47 Ga. App. 558 | Ga. Ct. App. | 1933

Stephens, J.

1. In the absence of a statute or a contract obligating a railroad company to the continued maintenance by it of a spur-track from its main line to a business plant near the railroad, there is no right in the person owning or operating the plant, to the railroad’s continued maintenance of the track. 51 C. J. 485; People v. Chicago &c. R. Co., 57 Ill. 436; Heyl v. Philadelphia &c. R. Co., 51 Pa. 469; Coe v. New Jersey Midland R. Co., 28 N. J. Eq. 100 (affirmed, 28 N. J. Eq. 593).

2. Where a railroad company agreed with another that if the latter would buy a rock quarry situated near the main line of the railroad and would furnish the necessary money for the equipment of the quarry, the railroad company would construct a spur-track from its main line to the quarry, and would, during the operation of the quarry, use the track for the purpose of transporting the products of the quarry, and where the other person bought the quarry and equipped it, and the railroad company, pursuant to the agreement, constructed the track and used it for the purpose of transporting the products of the quarry as agreed, but where there was no promise by the party who had bought the quarry to operate it or to make any shipments of the products of the quarry, or any other fact showing a consideration, the railroad company was under no contractual obligation to continue the maintenance of the spur-track. Lucas v. Southern Railway Co., 130 Ga. 606 (61 S. E. 404.)

3. Where a person for whose benefit a spur-track has been constructed by a railroad company has no right to its continued maintenance, any depreciation in the value of the business or plant for the benefit of which the track has been constructed and maintained, which he sustains solely as a result of the abandoning and taking up the track by the railroad company, is dammim absque injuria.

4. Damages resulting from a mere trespass by , the railroad company in going, through its servants or agents, upon the land of the other party and removing the tracks, or in removing the material out of which the tracks are constructed where the material belongs to him, is not in the depreciation in the value of the property, including the business or plant, resulting from the railroad company’s abandonment and removal of the track.

5. Where a suit ex delicto was brought by the owner of the quarry, against the railroad company and its servants or agents who took up the tracks, to recover damages because of the trespass committed by the defendants in taking up the tracks, and there was no claim for damages for the removal and abandonment of the track without notice to the plaintiff, but where in the petition as amended the only damage alleged and sued for was in the depreciation in the value of the plaintiff’s quarry as a result of the abandonment of the track and its removal by the defendants, the petition as amended failed to set out a cause of action for the recovery of the special damages sued for, and the court erred in not sustaining the demurrer of all the defendants thereto. Truitt v. Rust & Shelburne Sales Co., 25 Ga. App. 62 (102 S. E. 645).
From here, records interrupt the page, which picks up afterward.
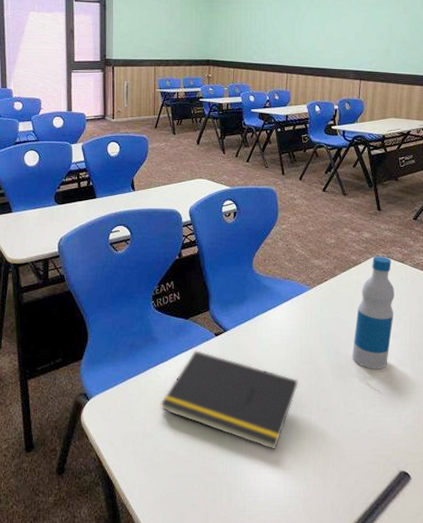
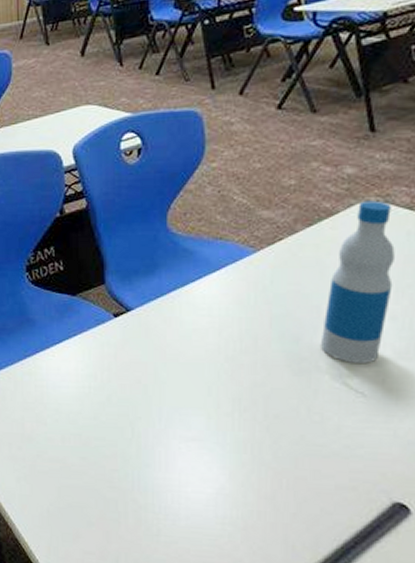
notepad: present [160,350,298,450] -> none [42,336,236,464]

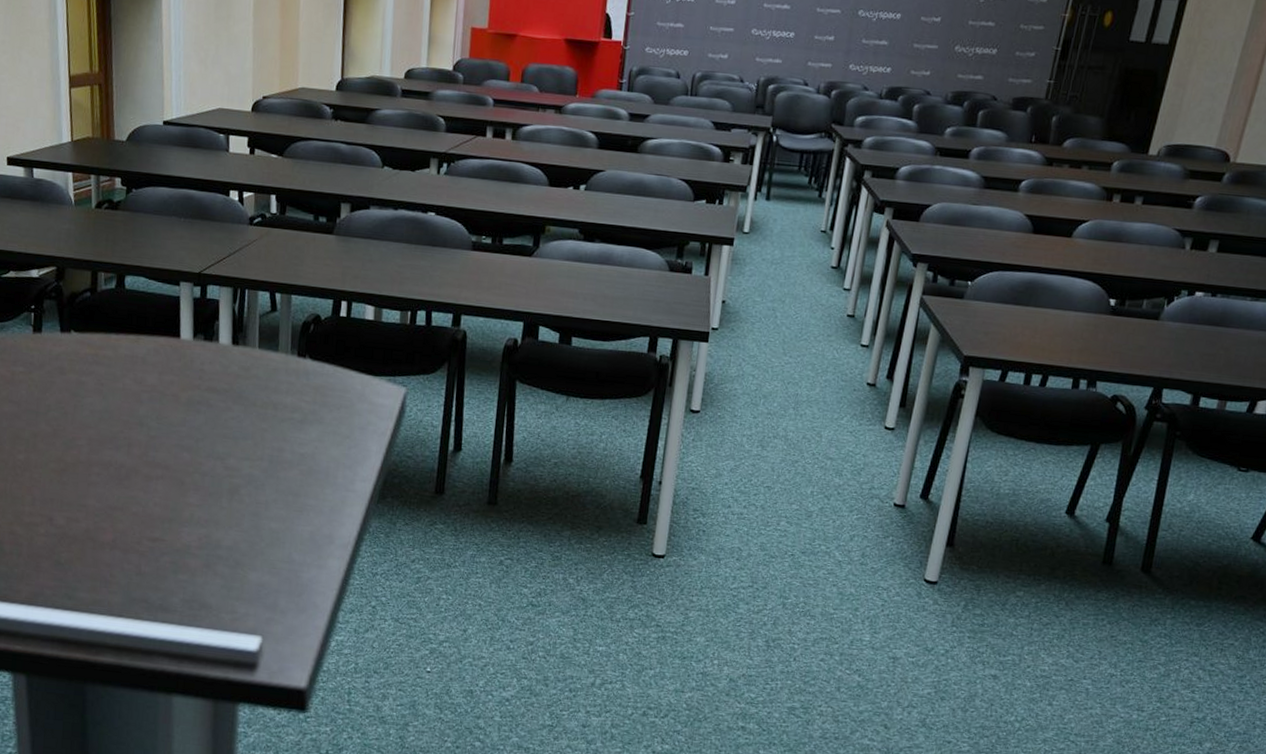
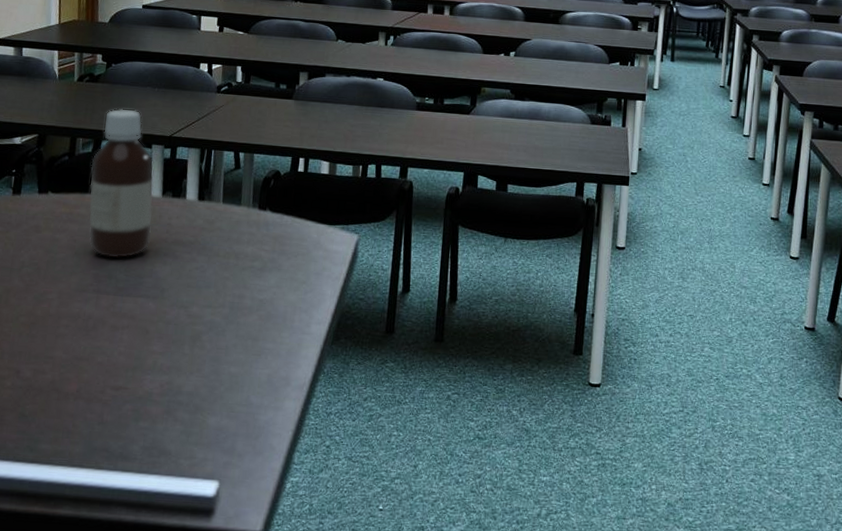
bottle: none [115,240,184,405] -> present [89,108,154,259]

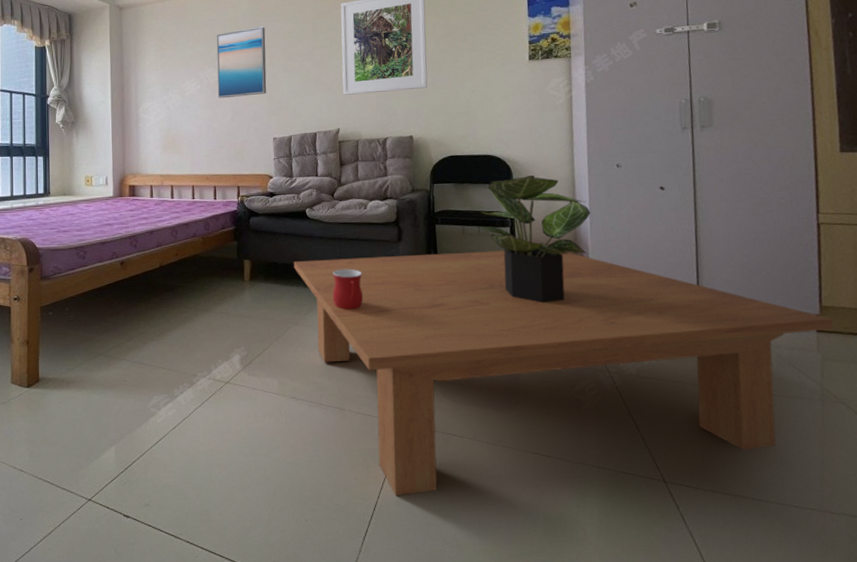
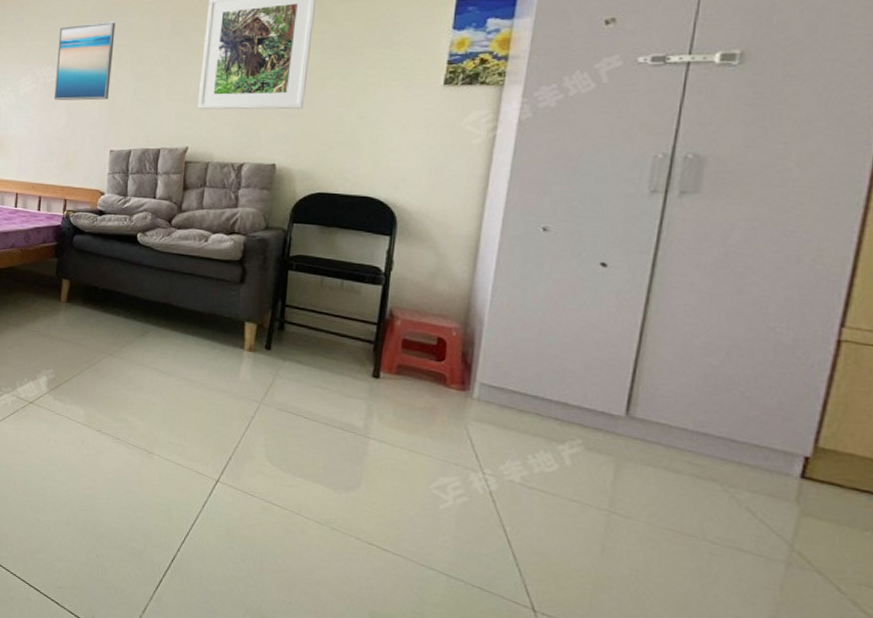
coffee table: present [294,250,833,497] -> none [116,289,830,603]
mug: present [332,269,364,310] -> none [155,304,193,351]
potted plant: present [476,175,591,303] -> none [339,226,495,381]

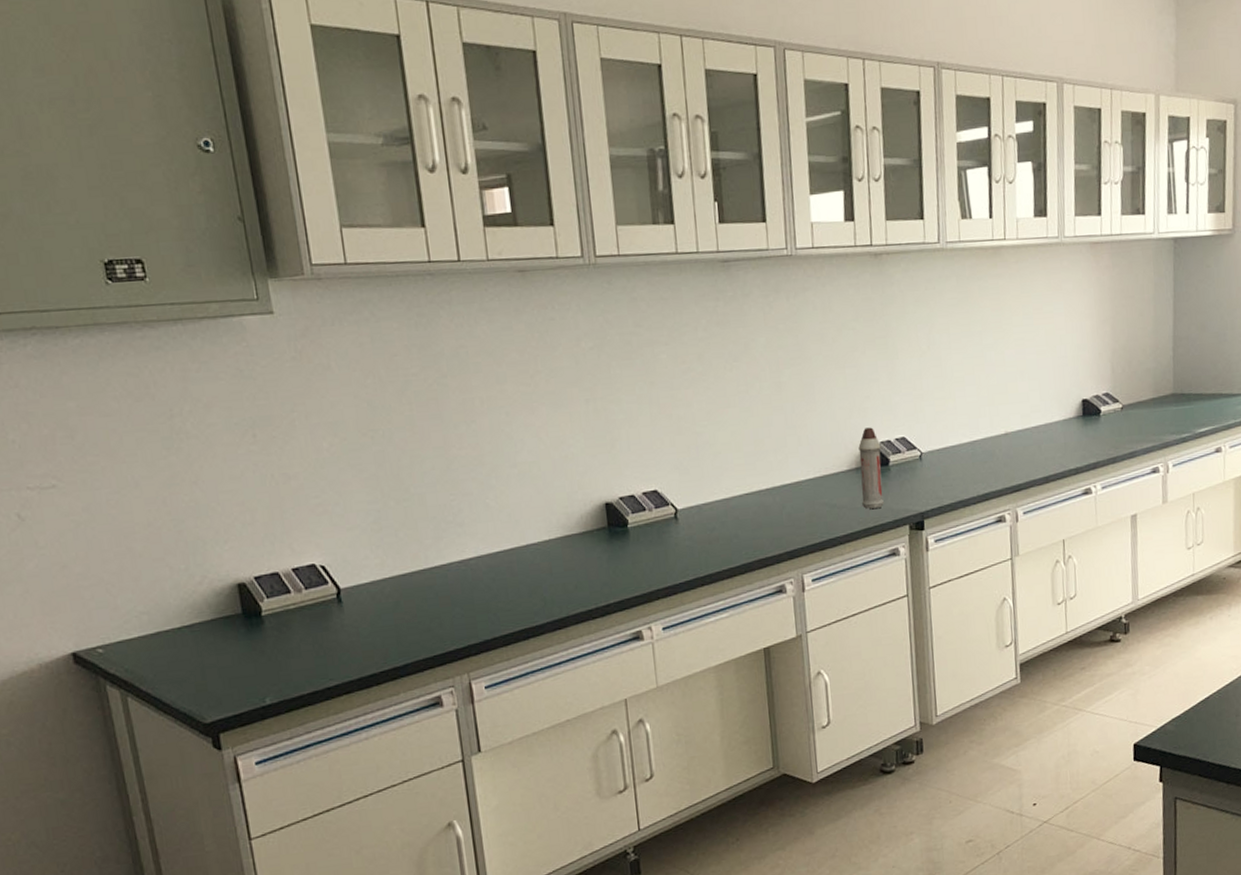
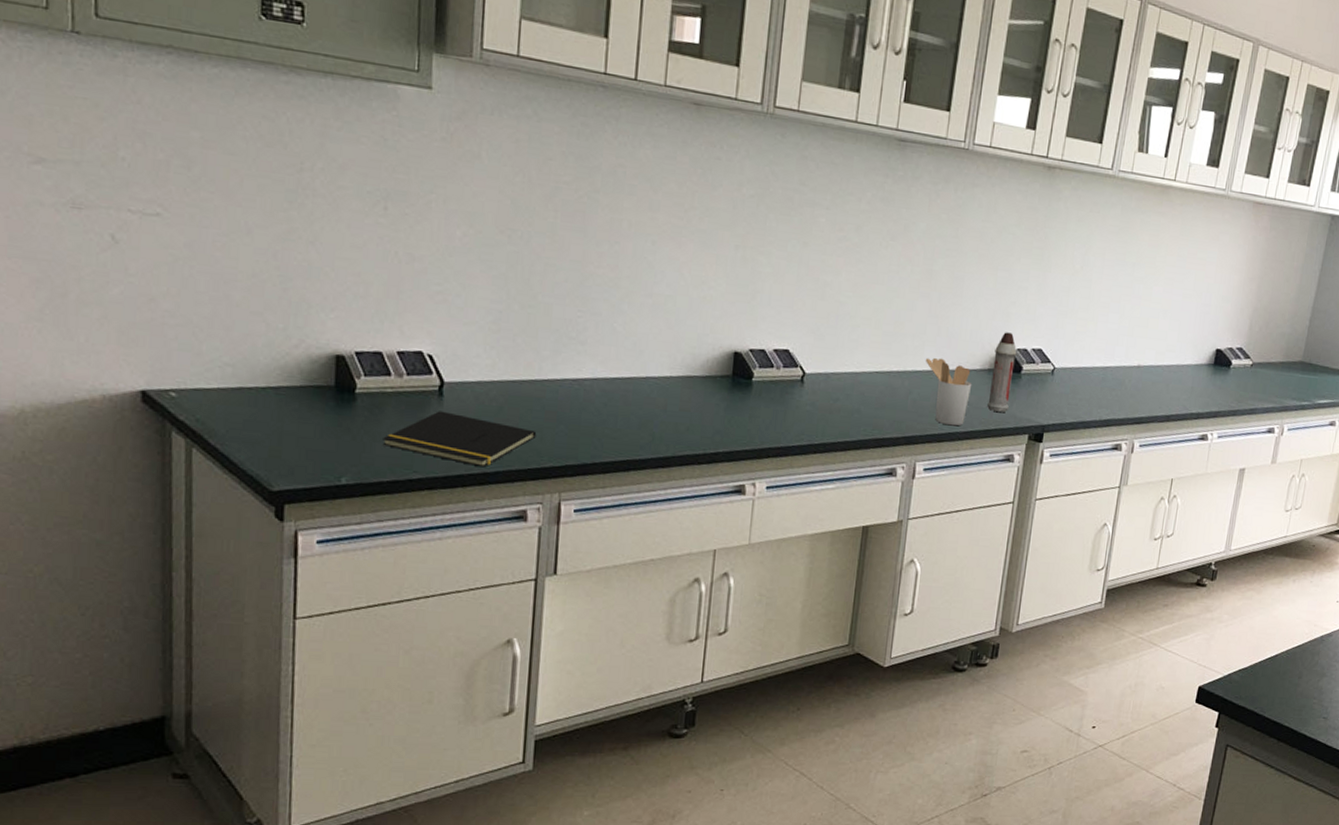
notepad: none [295,616,436,663] -> present [382,411,537,468]
utensil holder: none [791,466,843,532] -> present [925,357,972,426]

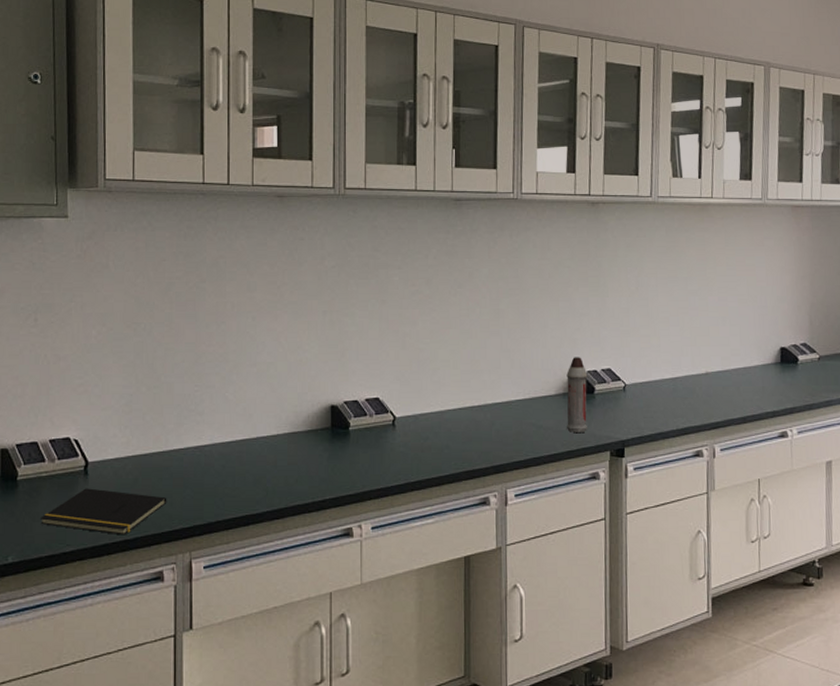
utensil holder: present [925,357,972,426] -> none [503,388,550,451]

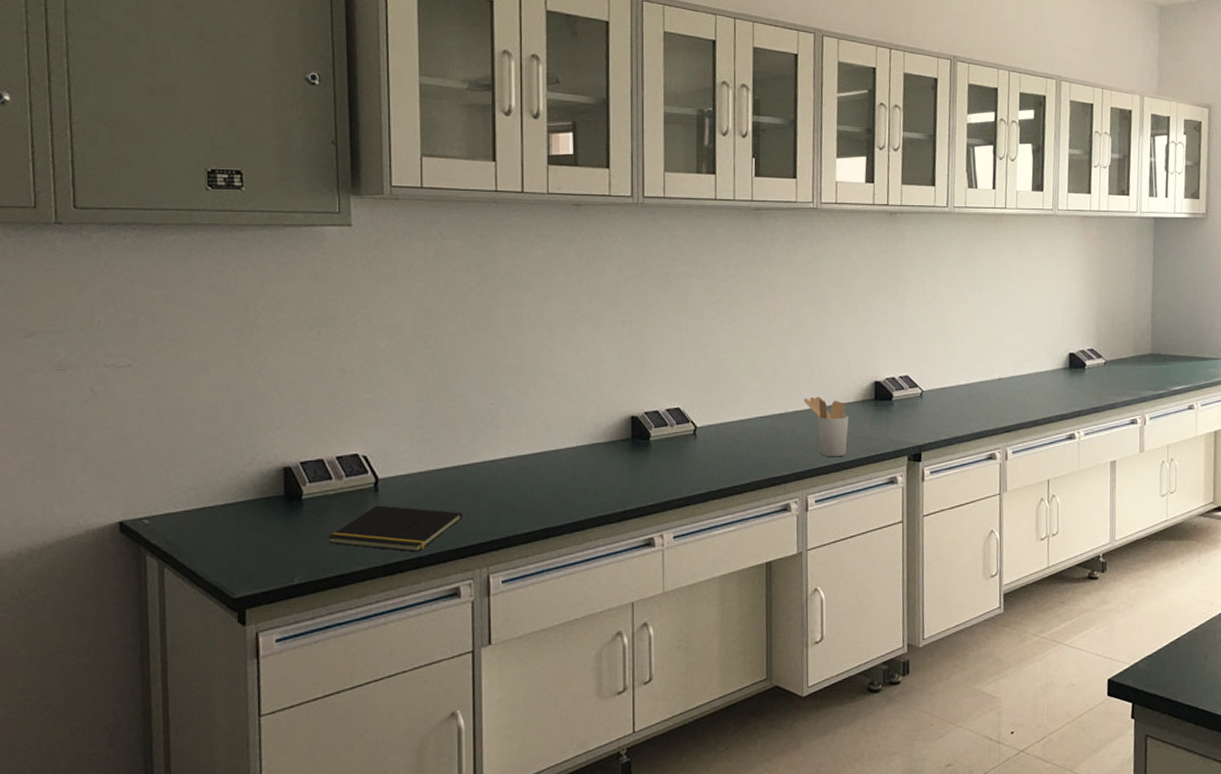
utensil holder: none [503,388,550,451] -> present [803,396,849,458]
spray bottle: present [566,357,588,432] -> none [865,364,886,438]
6. Since the petition seeks to recover against the railroad company and the *559other defendants who it is alleged acted as the servants and agents of the railroad company in taking up the track, solely for an alleged trespass in the acts of the defendants, no separable controversy is alleged against the railroad company, and the court did not err in overruling the company’s motion to remove the case to the Federal courts upon the ground of the diverse citizenship of the company, which is a foreign corporation, and the plaintiff. Southern Railway Co. v. Grizzle, 124 Ga. 735 (53 S. E. 244, 110 Am. St. R. 191).

Decided September 28, 1933. C. M. McClure, Wheeler & Kenyon, for plaintiff in error. J. H. & Emmett Shelton, J. B. Jones, contra.

Judgment reversed.

Sutton and Guerry, JJ., concn.tr. Jenkins, P. J., absent on account of illness.